D'autre part, de nombreux types d'habitat peuvent être présents dans divers types de paysage (par exemple, des herbiers de phanérogames marines dans des bras de mer, des baies et des estuaires) – ce qui signifie que les deux approches de la classification

sont liées entre elles, mais qu’il est impossible de les intégrer dans une seule typologie hiérarchique (Connor et al., 2006). Le fichier UKSeaMap_FinalReport_Annex7.pdf montre la relation entre habitats et paysages. La figure ci-après, qui représente l'estuaire de l'Exe, au Royaume-Uni, illustre cette relation.
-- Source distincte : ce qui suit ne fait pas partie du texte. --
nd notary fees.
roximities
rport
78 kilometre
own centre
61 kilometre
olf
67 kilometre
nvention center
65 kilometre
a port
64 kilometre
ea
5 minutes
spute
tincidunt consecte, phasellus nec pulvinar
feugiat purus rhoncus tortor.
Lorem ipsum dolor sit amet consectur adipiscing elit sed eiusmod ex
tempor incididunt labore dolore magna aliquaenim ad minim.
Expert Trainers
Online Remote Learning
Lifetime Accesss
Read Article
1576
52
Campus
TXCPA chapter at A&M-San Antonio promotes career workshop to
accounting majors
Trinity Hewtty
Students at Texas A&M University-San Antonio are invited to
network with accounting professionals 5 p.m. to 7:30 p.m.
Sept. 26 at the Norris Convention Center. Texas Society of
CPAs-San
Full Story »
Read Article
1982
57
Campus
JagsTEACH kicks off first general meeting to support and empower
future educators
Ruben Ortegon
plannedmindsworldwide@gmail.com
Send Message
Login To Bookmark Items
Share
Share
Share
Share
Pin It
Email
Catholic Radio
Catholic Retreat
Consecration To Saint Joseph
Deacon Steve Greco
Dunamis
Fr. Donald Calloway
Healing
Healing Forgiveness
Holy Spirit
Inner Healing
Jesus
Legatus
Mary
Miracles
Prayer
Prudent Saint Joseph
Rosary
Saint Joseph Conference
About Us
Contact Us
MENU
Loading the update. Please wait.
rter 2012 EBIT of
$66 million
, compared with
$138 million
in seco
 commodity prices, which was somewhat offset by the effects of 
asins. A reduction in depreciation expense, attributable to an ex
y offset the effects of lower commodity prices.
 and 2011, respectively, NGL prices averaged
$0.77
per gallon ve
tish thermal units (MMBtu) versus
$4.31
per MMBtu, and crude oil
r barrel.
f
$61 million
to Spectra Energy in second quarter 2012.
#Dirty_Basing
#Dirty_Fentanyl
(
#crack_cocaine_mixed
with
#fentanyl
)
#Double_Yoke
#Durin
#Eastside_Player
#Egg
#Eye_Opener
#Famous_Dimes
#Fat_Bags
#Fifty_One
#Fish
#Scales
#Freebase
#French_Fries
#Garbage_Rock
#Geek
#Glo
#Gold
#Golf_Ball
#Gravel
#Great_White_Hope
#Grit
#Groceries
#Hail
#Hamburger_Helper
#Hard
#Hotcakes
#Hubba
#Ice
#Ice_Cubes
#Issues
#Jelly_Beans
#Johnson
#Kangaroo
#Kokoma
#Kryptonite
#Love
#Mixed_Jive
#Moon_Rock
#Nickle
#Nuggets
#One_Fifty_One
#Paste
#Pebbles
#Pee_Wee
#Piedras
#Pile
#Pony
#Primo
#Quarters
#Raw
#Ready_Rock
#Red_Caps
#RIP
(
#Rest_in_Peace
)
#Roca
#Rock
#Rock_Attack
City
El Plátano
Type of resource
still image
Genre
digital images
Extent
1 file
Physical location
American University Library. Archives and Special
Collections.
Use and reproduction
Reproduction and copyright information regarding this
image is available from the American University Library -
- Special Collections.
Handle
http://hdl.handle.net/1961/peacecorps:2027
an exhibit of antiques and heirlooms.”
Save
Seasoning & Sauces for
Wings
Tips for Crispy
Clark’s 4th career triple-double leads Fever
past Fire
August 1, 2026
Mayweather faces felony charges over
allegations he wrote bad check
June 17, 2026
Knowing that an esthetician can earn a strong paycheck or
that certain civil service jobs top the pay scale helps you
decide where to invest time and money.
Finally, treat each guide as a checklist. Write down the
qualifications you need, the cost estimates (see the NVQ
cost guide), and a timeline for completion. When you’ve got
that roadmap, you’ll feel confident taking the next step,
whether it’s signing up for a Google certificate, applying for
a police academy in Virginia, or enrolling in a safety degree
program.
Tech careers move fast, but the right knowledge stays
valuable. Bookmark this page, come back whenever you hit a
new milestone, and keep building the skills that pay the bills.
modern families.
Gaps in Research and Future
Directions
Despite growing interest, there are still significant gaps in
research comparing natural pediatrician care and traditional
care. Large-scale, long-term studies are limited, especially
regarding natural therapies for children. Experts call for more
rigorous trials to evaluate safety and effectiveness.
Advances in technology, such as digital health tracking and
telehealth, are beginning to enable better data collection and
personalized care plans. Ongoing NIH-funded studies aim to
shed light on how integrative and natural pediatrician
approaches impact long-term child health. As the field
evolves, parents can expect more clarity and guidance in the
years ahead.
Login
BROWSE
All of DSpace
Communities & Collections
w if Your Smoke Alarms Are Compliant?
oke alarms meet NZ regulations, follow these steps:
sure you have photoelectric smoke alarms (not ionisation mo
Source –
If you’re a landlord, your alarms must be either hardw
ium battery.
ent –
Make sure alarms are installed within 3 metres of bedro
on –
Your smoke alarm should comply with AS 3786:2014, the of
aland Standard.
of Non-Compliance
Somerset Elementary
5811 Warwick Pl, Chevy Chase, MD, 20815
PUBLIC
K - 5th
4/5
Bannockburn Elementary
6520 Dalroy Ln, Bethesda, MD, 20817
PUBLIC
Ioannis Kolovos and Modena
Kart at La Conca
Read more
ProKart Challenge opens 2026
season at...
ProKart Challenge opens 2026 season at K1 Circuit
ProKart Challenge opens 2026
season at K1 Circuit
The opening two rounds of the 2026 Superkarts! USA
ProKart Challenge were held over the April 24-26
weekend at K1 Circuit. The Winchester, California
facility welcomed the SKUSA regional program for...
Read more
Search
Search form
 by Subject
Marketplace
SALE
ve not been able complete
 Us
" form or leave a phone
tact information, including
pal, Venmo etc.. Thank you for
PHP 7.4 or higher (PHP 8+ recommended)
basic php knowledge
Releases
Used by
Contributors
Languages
Carte de l'estuaire de l'Exe, au Royaume-Uni, qui illustre la relation entre la typologie des paysages marins et celle des habitats

Alors que l'approche des habitats est très bien adaptée à une typologie détaillée (à échelle fine) du fond de la mer (pour les levés sur le terrain et la cartographie des habitats), la typologie plus générale des paysages marins est particulièrement utile à des fins de gestion à une échelle plus globale, car une telle gestion se fait souvent plus facilement à cette échelle (p. ex. pour un estuaire entier) qu'à l'échelle d'un habitat.

Le milieu pélagique peut faire l'objet d'une classification faisant appel à des caractéristiques hydrographiques (p. ex. la température et la salinité) d'une manière qui soit pertinente sur le plan écologique. Les résultats de cette classification se rapprochent probablement le plus de la notion d'habitat, bien qu'à une échelle très grossière.